There are two ways to avoid this:

Copy only the files that we are going to use, although if there are a lot and we do not have them structured in directories, it could create too many layers.
Use .dockerignore. In this file with the same syntax as .gitignore we can decide which files or directories we want to avoid adding to the context. More information.

10. Copy, do not add

There are two very similar commands in Dockerfile: COPY and ADD. The first is used to copy a series of files or directories from the host to the image. The second one does the same, but it is also capable of downloading elements from URLs or repositories and decompressing compressed files. For more information on ADD, see the documentation.
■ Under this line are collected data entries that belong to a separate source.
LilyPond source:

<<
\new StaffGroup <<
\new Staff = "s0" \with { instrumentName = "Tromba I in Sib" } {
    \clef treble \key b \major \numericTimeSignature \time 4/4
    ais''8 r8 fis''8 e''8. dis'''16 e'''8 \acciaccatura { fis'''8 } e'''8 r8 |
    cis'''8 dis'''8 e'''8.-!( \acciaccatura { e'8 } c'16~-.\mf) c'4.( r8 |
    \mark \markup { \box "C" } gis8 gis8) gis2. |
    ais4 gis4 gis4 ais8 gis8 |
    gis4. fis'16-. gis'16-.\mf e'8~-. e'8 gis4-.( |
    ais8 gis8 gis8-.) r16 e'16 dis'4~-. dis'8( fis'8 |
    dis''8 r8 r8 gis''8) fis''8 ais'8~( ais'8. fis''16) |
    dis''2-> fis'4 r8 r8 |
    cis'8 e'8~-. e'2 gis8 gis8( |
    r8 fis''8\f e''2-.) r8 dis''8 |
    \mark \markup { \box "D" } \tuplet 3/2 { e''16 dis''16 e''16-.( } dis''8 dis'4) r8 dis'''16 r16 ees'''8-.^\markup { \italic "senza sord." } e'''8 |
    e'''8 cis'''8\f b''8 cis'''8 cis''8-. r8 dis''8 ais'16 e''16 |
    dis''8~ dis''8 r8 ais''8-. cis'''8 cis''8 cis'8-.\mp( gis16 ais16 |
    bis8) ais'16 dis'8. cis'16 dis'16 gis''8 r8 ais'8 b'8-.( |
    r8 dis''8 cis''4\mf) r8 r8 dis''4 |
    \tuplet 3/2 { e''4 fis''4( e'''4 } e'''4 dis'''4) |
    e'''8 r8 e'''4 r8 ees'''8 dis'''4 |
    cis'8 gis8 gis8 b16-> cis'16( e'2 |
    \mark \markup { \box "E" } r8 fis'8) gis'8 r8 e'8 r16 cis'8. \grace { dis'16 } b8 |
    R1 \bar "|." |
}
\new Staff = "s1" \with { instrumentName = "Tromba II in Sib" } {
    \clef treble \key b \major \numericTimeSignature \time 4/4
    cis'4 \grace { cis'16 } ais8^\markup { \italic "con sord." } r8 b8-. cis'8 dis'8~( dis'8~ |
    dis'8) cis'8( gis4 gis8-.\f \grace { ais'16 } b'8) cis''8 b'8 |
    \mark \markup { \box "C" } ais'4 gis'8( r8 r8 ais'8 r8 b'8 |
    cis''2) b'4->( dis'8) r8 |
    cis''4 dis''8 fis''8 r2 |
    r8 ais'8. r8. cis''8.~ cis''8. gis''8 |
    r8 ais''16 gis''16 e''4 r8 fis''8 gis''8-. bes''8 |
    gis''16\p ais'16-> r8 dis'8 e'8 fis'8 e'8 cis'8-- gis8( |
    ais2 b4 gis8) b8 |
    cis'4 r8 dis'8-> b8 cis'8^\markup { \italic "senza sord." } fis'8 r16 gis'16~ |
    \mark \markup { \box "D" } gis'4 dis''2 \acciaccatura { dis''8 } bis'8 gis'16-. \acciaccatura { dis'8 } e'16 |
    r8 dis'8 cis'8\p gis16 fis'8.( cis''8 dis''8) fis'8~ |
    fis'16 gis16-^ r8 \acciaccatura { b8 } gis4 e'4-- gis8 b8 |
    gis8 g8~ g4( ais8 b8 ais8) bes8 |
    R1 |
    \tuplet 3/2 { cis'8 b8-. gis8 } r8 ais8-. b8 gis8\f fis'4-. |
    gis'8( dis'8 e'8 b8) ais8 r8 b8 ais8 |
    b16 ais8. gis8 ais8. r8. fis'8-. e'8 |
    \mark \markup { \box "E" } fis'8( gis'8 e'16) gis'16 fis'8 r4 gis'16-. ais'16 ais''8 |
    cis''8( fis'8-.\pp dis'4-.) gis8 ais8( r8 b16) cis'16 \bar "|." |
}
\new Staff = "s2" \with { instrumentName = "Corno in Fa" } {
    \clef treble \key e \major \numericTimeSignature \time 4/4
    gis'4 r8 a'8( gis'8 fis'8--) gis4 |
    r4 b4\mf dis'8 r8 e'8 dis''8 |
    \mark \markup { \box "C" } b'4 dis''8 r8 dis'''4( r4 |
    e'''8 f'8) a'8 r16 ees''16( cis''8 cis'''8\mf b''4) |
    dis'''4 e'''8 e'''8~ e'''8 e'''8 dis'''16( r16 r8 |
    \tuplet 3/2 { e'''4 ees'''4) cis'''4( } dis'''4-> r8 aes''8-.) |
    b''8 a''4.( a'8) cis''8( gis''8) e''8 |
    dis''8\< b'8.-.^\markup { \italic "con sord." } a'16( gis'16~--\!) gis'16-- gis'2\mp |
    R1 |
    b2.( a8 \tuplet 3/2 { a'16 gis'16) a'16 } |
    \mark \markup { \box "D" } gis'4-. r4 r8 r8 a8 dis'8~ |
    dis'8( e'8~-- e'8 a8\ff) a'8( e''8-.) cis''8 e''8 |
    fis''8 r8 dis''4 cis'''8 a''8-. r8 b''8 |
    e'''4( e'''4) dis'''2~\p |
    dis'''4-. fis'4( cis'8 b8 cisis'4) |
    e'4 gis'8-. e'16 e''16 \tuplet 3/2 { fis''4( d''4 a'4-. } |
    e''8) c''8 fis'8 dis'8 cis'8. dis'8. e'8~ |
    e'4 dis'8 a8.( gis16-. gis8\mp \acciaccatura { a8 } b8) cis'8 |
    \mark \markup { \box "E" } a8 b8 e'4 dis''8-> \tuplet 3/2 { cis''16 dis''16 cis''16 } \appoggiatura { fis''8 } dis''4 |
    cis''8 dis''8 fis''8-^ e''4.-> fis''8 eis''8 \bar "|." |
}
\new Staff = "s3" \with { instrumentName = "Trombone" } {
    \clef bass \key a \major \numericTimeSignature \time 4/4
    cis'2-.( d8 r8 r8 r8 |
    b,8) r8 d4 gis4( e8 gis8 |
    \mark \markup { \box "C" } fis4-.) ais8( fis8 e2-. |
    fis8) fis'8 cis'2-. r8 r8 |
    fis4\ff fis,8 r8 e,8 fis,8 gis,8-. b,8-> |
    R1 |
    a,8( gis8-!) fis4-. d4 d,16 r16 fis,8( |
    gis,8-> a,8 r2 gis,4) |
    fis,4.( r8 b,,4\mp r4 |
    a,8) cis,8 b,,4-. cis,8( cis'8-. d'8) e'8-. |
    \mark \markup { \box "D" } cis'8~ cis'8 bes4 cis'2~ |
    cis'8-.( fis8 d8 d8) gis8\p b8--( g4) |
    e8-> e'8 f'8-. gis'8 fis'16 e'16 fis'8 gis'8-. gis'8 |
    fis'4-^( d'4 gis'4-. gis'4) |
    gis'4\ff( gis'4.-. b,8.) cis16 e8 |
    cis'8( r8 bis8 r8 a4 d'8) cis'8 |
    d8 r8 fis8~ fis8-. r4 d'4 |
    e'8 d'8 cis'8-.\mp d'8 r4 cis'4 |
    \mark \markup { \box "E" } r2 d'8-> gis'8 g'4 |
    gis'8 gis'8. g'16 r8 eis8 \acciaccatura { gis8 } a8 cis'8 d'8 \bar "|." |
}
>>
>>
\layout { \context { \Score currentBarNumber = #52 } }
It may be that seeing as they do the same and ADD is more powerful, you want to use only this, but you should avoid it. Use COPY for most situations, which will be copying from the host, and only use ADD when you need something you cannot achieve with COPY. Using ADD without regard for the difference may carry security risks such as zip bombs.

Conclusion

Although writing a Dockerfile may seem simple, it is important to follow certain recommendations that will make our building process run faster and make the resulting image smaller and more secure.

In this article we have reviewed some of the most important points, which at the same time, in most cases, are very easy to follow. You can find more tips like these in the official documentation.